Brutal offshore Christian reform school exposed in new documentary
By David Ferguson

“Kidnapped for Christ” is a new documentary that tells the story of
teenagers sent to an evangelical Christian boarding school outside the
U.S. where school personnel attempt to rid them of feelings of same sex
attraction or other “ungodly” influences.

“They mess your mind up,” said former student Deirdre Sugiuchi to Raw
Story. “Prisoners have more freedom than we had.”

The “school” is Escuela Caribe, an evangelical Christian reform school
that is run like a prison camp by an organization called New Horizons
Youth Ministries.

Many of the students are the children of Christian parents who believe
their sons and daughters’ nascent feelings of same sex attraction can be
eliminated by the school’s program of Bible study, brutally hard work,
exercise and physical punishment to break the students down.

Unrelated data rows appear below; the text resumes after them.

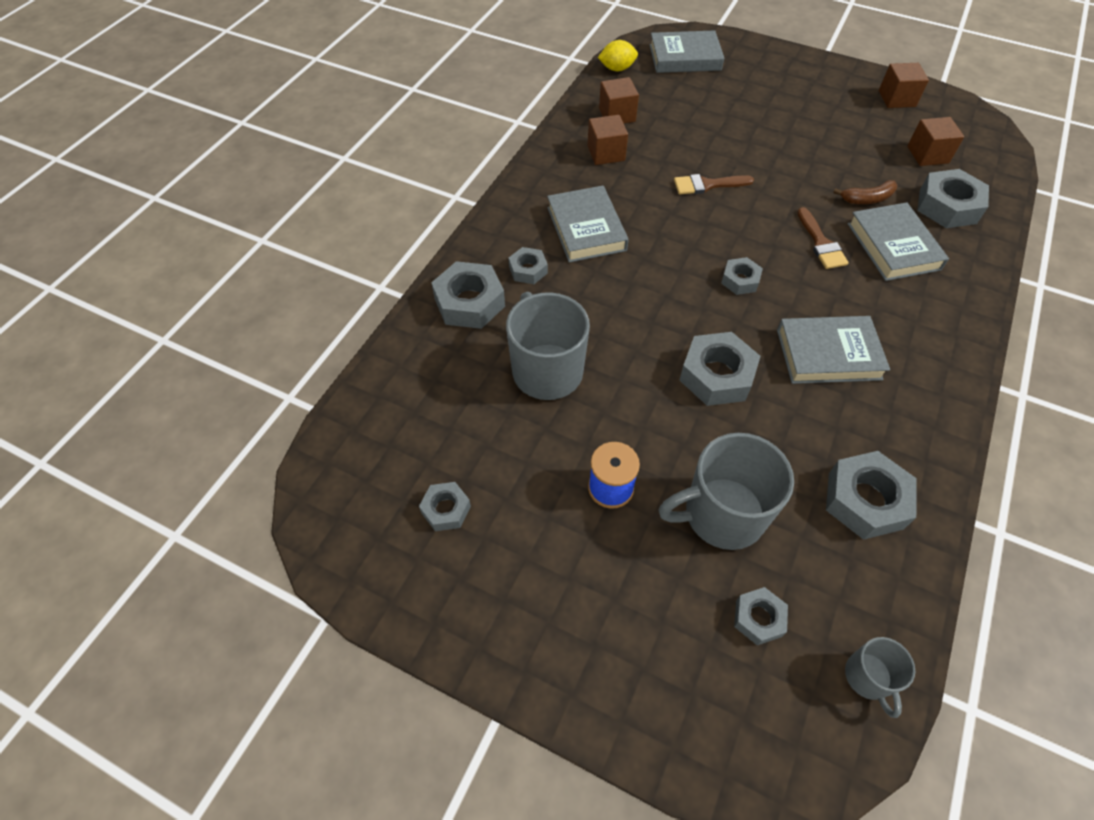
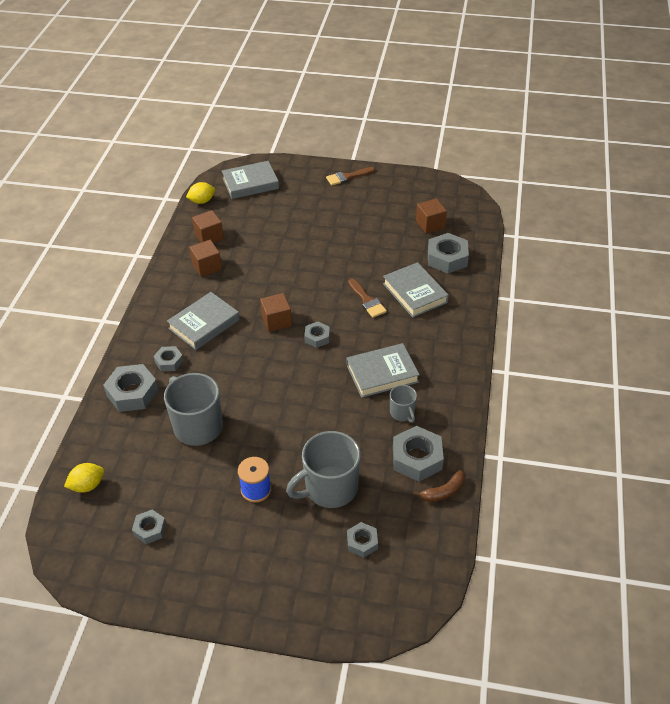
camera: 15 degrees left, 10 degrees down
(377, 420) = (87, 485): none -> yellow lemon
(586, 229) = (204, 324): grey book -> grey book turned 75 degrees clockwise
(707, 185) = (283, 276): brown brush -> brown brush (347, 177)
(716, 375) = (312, 403): grey nut -> none
(867, 199) = (394, 264): brown banana -> brown banana (443, 492)
(868, 677) = (431, 558): grey mug -> grey mug (402, 413)
(896, 99) = (405, 187): brown cube -> brown cube (276, 321)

Other students, like Sugiuchi, were the children of well-to-do
evangelicals who were just being normal teens.

“My parents were fundamentalist Christians,” she said, “and they didn’t
like the way I was turning out.”

So, at 15, Sugiuchi was sent to school in the Dominican Republic at
Escuela Caribe. There were only about 40 students at the school at any
given time, she said, and from the moment students arrive they are
placed on a stringent system of punishments and rewards.

Students were broken down into levels, with lower level students
forbidden from speaking or even looking at higher level students.

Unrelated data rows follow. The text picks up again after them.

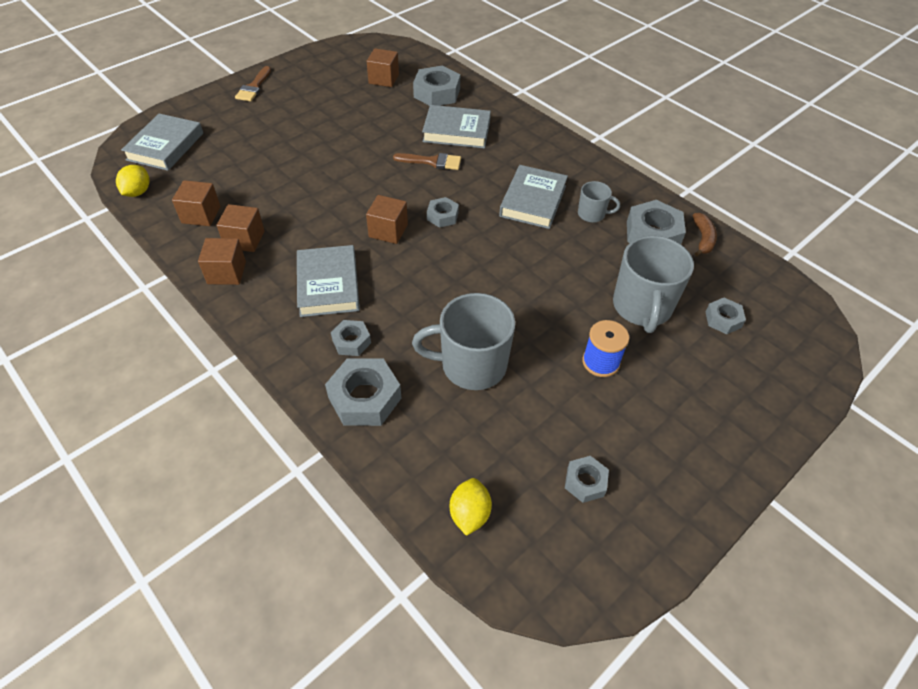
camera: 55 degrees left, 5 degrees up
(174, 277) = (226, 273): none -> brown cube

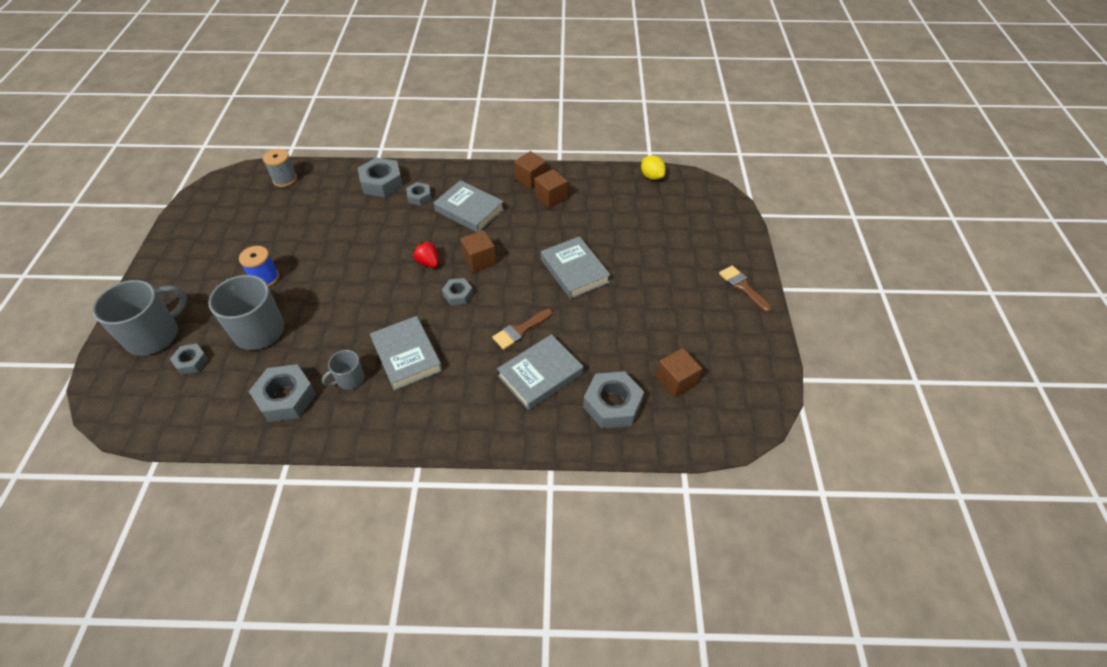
camera: 135 degrees right, 0 degrees up
(165, 146) = (695, 206): grey book -> grey book (574, 271)
(201, 215) = (597, 191): brown cube -> none
(432, 261) = (428, 262): none -> red strawberry
(469, 514) = (285, 179): yellow lemon -> grey spool
(471, 365) = (342, 228): grey mug -> grey mug (154, 335)
(585, 482) = (235, 221): grey nut -> none
(703, 239) = (239, 425): brown banana -> none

“When you start at zero level, you then had rules about who you could
look at,” she explained. “You couldn’t talk to members of the opposite
sex until you were on second level and you had to fulfill a wide variety
of requirements to move up.”

“At zero level, you’d have to be three feet away from a staff member or
a supervisor at all times. You had to ask to go from room to room. It
was insane,” she said. “Prisoners actually have more freedom than we had.”

Sleep deprived and worked to exhaustion, the students are fed on a diet
of “sugar and fat,” Sugiuchi said. “It was in no way adequate to the
amount of manual labor we were doing. We weren’t getting the nutrients
we needed.”

While only one student is known to have died at Escuela Caribe in a
flash flood, Sugiuchi said that school officials pushed the students to
the very brink of their physical endurance in order to make them more
malleable and open to what she called a program of straightforward
“brainwashing.”

“They mess your mind up,” she said. “The whole time I was down there I
thought, ‘This is all going to be for the good, I must be living through
this for something,’ but instead I came out incredibly traumatized.”

“People get sent off to these places and it ruins them,” she said. “I’m
lucky. A lot of my friends have serious drug problems, broken
relationships, broken lives, suicides, you name it.”

Treatment of the kids at Escuela Caribe often hinged on the moods and
caprices of staffers, she said, so it would be hard to say who had it
the worst at the school. LGBT students, however, were consistently
singled out for abuse.

“That’s the thing,” she said, “the kids that were gay, most of the time
they were picked on, and always kept on lower levels.”

Sugiuchi is currently working on a book, Unreformed, about her
experience at Escuela Caribe. The film “Kidnapped for Christ” is
premiering at the next Sundance Film Festival. She hopes to raise
awareness of these programs, which have deep ties to groups like Focus
on the Family — who referred her parents to New Horizons Youth
Ministries — and the Republican Party.

“If you follow the money, you’ll see that the Republicans are so, so in
bed with these people,” she said. The Romney family contributes heavily
to the World Wide Association of Specialty Programs (WWASP), an umbrella
organization for evangelical reform schools like Escuela Caribe — which
was briefly closed down, then reopened under the name Crosswinds — and
their Mormon equivalents.

Someday, she said, she hopes to see legislation against people sending
their children to these types of schools, “but the legislation always
gets stalled,” she said.

http://tinyurl.com/p3b677p
--

Hey, if you can't talk kids into being good little obedient, mindless
christians, torture them. I suppose the ones who don't break are hanged
in chains, and then the bodies are drawn and quartered, with the four
pieces to the farthest outposts of christendom.